The share price of AP Eagers Ltd (ASX: APE) has climbed higher this morning after the automotive retail company released a positive half-year update to the market.
Much to the delight of its shareholders the update reveals that AP Eagers is expecting a record profit result for the half year ended June 30 2016. It expects a 14% increase in net profit before tax of approximately $67.8 million, compared to $59.5 million for the corresponding period in 2015.
Although the share price is climbing higher slightly, I feel the market wasn't too surprised and was largely expecting a strong first half following the company's market update in May. That update revealed that the first four months of the year had seen both revenue and profit up by 9% year on year.

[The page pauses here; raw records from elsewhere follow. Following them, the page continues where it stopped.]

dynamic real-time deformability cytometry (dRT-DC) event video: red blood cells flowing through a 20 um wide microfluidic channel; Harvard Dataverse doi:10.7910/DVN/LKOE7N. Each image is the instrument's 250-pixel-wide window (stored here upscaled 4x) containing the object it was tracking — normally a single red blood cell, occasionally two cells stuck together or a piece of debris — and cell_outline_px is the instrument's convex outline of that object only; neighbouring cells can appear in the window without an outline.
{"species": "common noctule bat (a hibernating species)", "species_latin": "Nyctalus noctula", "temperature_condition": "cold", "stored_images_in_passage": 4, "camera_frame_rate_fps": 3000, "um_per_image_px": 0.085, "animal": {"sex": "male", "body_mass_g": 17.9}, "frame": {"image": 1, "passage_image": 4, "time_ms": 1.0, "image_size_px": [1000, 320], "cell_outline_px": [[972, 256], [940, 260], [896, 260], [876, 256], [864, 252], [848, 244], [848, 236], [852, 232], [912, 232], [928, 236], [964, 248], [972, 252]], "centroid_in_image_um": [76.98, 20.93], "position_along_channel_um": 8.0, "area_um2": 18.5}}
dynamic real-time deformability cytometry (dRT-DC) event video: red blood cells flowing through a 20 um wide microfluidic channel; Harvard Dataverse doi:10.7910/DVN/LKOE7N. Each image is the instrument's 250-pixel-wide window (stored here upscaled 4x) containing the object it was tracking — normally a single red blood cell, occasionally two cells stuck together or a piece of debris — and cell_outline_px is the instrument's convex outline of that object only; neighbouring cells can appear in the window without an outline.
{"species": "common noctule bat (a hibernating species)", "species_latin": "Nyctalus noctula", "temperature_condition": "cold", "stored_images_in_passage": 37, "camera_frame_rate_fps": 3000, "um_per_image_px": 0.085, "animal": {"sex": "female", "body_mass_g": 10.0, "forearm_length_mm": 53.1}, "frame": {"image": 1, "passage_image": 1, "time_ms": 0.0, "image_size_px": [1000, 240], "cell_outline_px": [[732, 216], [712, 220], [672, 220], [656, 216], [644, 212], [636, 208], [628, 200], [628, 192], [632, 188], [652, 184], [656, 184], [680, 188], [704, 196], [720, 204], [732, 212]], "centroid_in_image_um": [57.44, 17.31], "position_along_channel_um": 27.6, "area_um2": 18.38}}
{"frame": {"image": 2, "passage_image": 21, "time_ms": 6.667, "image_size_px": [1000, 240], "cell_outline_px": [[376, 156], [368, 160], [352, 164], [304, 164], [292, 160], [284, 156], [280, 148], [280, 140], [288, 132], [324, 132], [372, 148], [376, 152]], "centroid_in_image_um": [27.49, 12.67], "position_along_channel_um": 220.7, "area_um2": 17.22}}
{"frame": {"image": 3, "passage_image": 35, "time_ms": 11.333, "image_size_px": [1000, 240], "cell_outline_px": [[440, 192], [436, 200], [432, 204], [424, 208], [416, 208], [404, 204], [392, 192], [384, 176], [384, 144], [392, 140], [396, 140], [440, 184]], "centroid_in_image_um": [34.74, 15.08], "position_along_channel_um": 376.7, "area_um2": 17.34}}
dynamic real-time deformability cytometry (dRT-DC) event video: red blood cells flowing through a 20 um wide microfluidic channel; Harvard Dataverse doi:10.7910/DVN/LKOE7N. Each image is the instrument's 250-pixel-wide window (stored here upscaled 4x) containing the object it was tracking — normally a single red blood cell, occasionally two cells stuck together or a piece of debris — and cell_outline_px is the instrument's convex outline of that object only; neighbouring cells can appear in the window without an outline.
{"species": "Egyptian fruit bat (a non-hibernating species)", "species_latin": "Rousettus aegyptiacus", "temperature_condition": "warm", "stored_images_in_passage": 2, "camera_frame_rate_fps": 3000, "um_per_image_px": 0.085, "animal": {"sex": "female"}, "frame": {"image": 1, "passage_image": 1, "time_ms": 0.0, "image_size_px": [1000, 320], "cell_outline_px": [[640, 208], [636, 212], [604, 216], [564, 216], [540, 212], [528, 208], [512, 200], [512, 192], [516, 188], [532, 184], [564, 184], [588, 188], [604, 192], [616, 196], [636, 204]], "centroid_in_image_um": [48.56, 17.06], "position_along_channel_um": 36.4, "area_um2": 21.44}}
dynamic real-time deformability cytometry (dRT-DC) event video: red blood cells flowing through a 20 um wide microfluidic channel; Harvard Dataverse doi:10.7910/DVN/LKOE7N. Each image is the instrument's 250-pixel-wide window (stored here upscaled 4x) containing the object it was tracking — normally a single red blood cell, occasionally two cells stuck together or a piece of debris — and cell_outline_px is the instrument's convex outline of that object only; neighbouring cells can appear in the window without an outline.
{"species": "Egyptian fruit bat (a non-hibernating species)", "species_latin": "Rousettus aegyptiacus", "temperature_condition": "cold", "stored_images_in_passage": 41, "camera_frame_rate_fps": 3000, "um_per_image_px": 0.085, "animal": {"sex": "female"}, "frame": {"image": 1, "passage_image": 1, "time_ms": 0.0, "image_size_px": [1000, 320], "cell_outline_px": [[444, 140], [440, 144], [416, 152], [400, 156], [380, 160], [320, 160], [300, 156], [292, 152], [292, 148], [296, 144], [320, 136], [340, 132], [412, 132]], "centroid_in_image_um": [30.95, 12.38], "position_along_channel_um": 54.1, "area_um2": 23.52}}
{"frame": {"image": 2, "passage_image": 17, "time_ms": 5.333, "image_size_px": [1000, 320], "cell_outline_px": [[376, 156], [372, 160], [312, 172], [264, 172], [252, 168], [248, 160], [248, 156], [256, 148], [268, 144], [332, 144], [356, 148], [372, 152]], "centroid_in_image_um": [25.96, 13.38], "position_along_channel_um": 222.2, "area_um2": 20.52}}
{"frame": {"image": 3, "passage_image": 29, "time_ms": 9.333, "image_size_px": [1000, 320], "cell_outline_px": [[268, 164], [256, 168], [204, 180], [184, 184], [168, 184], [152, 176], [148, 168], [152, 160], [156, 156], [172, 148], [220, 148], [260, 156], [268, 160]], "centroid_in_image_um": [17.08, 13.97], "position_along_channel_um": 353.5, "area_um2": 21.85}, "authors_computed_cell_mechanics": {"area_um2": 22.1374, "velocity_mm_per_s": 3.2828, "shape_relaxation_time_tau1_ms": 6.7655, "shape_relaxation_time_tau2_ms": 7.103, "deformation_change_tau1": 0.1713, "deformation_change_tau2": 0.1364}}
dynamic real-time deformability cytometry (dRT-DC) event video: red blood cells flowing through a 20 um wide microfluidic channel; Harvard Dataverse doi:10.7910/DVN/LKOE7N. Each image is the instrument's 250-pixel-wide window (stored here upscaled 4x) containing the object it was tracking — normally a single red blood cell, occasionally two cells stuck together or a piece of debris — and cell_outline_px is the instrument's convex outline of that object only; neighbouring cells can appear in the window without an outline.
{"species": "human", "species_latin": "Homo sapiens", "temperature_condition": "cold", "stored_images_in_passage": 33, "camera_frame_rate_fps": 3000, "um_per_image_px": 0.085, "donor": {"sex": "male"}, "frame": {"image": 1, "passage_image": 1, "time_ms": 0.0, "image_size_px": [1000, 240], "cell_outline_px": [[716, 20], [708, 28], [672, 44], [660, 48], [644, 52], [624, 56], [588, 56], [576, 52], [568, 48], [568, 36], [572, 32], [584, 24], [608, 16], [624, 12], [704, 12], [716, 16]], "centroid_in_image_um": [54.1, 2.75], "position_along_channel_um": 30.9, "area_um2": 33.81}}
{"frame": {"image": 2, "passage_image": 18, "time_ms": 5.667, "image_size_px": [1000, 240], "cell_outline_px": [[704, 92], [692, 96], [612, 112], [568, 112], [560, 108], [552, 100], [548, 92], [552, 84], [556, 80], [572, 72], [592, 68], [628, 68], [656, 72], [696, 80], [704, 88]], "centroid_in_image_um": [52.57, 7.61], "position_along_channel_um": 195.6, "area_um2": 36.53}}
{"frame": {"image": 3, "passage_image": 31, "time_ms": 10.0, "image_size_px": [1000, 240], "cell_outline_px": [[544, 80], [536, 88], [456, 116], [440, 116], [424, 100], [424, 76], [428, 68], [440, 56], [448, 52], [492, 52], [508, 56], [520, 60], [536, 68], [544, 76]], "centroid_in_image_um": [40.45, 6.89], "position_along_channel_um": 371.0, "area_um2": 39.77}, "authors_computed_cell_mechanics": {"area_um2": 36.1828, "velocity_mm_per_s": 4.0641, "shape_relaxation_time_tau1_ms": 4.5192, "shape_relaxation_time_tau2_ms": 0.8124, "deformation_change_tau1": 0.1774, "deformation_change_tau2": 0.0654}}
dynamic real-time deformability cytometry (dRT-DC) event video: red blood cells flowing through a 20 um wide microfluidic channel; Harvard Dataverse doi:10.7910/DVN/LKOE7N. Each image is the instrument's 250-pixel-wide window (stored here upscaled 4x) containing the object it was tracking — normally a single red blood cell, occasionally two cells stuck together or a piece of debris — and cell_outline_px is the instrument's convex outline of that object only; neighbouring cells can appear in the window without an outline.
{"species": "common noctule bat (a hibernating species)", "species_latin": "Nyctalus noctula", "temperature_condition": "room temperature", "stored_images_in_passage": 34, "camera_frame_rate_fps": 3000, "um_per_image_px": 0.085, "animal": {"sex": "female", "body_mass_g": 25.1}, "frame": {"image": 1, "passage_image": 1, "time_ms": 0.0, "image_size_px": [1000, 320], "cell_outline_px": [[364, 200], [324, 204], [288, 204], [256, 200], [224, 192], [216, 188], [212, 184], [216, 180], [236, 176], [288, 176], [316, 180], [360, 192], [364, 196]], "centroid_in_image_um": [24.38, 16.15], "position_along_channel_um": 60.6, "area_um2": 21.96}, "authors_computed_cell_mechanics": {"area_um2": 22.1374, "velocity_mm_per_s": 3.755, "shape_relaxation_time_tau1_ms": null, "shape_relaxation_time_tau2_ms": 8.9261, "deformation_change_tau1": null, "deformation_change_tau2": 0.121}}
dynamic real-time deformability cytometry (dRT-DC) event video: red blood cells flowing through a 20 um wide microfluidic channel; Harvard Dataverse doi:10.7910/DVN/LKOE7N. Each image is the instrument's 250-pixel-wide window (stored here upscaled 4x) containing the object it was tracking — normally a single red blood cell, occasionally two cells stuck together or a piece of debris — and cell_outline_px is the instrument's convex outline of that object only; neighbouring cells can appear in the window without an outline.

This record result is no doubt thanks partly to AP Eagers' aggressive growth through acquisition strategy. In fact, just last month the company announced it had agreed on yet another acquisition. AP Eagers has agreed to acquire the Tony Ireland Group, which is a Townsville-based car and trucking retail business selling Holden, HSV, Land Rover, Jaguar and Isuzu Trucks, and Hyundai Forklifts brands. Management expects the acquisition will close in the third quarter and be accretive to earnings in FY 2017.
Whilst this type of acquisition strategy can turn sour if executed poorly, AP Eagers' management has been doing it successfully. This has seen the company not only produce years of strong earnings and dividend growth, but also win market share from its competitors.
This for me makes it a great investment at the right price. But right now the shares are looking a touch expensive in my opinion. At 23x trailing earnings its shares are trading at a premium to rival Automotive Holdings Group Ltd (ASX: AHG) and the rest of the S&P/ASX 200 (Index: ^AXJO) (ASX: XJO)
Shares of Automotive Holdings Group (which AP Eagers owns a 19.9% stake in) are changing hands at just under 14x trailing earnings. In light of this, I would favour an investment in Automotive Holdings Group over AP Eagers today, especially when you take into account its fully franked 5.2% dividend.